Justice Mushore said the heads of argument filed by the two did not comply with rule 238 (1) of the High Court Rules.

“The heads of argument filed by both appellants do not comply with the clear and strict provisions laid out in Rule 238 (1) of the High Court Rules 1971 both in form and content,” she said.

“They are voluminous and not in a good way.

“They are rambling narratives which give a factual point of view the way that the appellants would have wanted the court a quo to analyse the facts. No points of law are made, neither do they cite any authorities.

“Accordingly, in terms of Rule 238(2) of the High Court Rules 1971, the appellants are deemed to be barred. First and second appellants’ appeals are dismissed with costs.”

Pfumbidzai’s lawyer Advocate Thabani Mpofu criticised the decision of the court, saying he had instructions to appeal. He said the parties never argued the merits of the appeals, but the judge dismissed them.

“The matter will definitely be taken up,” said Adv Mpofu.

“Although the court did not hear argument on the substance of the matter, it has proceeded to not only dismiss the appeal, but has made an adverse costs order in a criminal appeal.

“Further, it has found that appellants are barred in their own appeal and has made that finding on the strength of the civil rules. An appeal whose grounds are invalid cannot be dismissed. We will attend to the correction of that mistake.”

Pfumbidzai and Chikumba appealed against both conviction and sentence, arguing that they were wrongly convicted and that the sentence was excessive. In the notice of appeal, their lawyers submitted that the magistrate misdirected herself by failing to assess all the evidence adduced in the trial.

The magistrate, the lawyers argued, erred by concluding that the auditor, Bhudhama Chikamhi, was a credible witness when he stood to benefit financially by testifying against the duo.

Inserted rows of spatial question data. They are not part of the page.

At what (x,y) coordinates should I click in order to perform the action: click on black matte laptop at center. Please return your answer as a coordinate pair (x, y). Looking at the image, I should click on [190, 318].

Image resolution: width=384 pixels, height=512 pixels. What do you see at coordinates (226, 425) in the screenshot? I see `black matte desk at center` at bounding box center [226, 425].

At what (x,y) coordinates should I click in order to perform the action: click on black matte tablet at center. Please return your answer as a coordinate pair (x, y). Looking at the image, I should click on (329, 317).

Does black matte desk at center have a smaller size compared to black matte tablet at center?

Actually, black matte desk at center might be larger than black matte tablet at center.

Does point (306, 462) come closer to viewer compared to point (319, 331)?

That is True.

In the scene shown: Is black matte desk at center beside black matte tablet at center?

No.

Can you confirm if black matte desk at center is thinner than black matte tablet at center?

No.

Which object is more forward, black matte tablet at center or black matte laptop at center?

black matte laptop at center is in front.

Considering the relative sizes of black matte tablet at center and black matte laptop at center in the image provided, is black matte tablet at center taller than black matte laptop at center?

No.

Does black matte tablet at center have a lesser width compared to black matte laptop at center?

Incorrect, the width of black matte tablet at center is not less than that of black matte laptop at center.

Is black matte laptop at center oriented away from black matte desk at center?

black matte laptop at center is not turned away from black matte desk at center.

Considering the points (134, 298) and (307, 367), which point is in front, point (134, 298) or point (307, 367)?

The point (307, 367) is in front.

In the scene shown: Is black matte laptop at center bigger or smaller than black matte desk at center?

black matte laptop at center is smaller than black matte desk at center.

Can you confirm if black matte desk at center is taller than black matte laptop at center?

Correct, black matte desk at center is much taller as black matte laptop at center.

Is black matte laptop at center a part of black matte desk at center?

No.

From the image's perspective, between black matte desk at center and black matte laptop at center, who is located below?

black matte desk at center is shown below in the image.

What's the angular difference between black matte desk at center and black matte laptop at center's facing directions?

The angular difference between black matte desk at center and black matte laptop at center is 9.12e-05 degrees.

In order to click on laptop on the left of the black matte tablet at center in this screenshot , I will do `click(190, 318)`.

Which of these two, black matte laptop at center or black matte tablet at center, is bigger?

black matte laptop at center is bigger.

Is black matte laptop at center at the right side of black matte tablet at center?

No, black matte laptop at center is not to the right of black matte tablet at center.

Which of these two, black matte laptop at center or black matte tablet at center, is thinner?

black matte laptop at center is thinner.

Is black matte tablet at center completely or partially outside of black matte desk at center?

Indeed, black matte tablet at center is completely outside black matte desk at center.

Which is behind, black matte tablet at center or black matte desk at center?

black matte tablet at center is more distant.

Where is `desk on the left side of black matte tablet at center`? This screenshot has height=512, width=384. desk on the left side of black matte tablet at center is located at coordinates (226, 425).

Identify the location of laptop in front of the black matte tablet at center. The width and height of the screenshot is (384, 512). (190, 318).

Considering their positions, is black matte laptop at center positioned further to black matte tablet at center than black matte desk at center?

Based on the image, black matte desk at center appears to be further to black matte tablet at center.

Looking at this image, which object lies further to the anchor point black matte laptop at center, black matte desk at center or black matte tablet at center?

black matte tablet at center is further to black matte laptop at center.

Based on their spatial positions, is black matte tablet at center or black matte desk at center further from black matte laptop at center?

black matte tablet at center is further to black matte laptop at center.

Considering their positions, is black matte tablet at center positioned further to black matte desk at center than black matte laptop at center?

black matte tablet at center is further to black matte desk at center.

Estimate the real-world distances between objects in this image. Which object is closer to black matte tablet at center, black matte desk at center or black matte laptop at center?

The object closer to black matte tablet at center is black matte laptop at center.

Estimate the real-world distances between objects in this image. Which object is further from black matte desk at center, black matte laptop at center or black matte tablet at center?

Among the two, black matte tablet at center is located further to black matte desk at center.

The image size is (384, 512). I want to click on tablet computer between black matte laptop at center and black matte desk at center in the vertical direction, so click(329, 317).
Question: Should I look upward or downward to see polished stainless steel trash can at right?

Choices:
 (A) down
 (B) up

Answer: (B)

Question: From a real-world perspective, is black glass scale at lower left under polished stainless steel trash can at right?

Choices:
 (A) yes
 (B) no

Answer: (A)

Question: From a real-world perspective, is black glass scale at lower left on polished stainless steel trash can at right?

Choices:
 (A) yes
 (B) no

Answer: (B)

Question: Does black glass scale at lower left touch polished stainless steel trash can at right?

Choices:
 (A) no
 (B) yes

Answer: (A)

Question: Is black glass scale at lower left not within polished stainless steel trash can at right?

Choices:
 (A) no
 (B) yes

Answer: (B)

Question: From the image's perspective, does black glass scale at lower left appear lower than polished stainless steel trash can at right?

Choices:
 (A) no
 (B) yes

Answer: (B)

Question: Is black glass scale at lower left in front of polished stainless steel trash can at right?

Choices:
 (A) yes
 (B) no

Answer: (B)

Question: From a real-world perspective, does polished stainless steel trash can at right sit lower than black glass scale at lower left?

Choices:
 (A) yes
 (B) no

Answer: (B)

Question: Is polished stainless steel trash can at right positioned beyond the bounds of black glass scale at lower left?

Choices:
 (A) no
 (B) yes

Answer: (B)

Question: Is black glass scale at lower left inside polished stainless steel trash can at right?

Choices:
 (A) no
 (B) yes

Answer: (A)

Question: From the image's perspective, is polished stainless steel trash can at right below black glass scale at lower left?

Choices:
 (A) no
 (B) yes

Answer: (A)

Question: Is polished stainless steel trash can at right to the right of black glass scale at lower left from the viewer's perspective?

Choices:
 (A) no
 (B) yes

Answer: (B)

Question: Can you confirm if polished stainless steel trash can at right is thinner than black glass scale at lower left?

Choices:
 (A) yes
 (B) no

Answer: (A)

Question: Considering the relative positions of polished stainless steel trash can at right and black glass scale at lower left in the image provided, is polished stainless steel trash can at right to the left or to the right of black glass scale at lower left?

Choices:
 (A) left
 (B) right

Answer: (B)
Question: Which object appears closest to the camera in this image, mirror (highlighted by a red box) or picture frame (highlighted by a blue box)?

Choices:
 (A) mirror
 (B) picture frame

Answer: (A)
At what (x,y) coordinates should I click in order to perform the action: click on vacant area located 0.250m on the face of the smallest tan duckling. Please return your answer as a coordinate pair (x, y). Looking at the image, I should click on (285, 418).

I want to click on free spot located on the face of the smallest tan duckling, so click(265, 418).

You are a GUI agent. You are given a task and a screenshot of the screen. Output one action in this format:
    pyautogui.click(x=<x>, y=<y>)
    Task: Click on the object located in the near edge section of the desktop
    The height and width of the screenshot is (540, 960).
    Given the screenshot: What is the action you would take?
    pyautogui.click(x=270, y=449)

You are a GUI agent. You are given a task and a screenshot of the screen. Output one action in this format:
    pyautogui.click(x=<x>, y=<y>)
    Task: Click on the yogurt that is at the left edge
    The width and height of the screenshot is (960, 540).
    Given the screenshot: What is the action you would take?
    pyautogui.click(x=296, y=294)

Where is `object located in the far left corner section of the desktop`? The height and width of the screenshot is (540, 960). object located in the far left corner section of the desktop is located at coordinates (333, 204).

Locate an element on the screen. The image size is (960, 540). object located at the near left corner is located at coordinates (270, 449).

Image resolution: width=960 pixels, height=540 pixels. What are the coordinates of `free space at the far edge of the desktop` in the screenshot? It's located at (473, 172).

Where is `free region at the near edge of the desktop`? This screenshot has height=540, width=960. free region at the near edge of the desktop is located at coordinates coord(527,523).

Charges against Pfumbidzayi and Chikumba arose after an anomaly was discovered by former Air Zimbabwe board chairman Mr Ozias Bvute pertaining to amounts paid between April 2009 and April 2013 to a company called Navistar Insurance Brokers (Private) Limited in respect of aviation insurance premiums.

Pfumbidzayi and Chikumba also inflated aviation insurance premiums payments made to Colemont Reinsurance Brokers (Private) Limited and Reinsurance Brokers (Private) Limited, both United Kingdom-based companies.

The firm released €15 452,93 to Navistar, €10 607 859,22 to the two British companies, while they pocketed €5 895 695,49.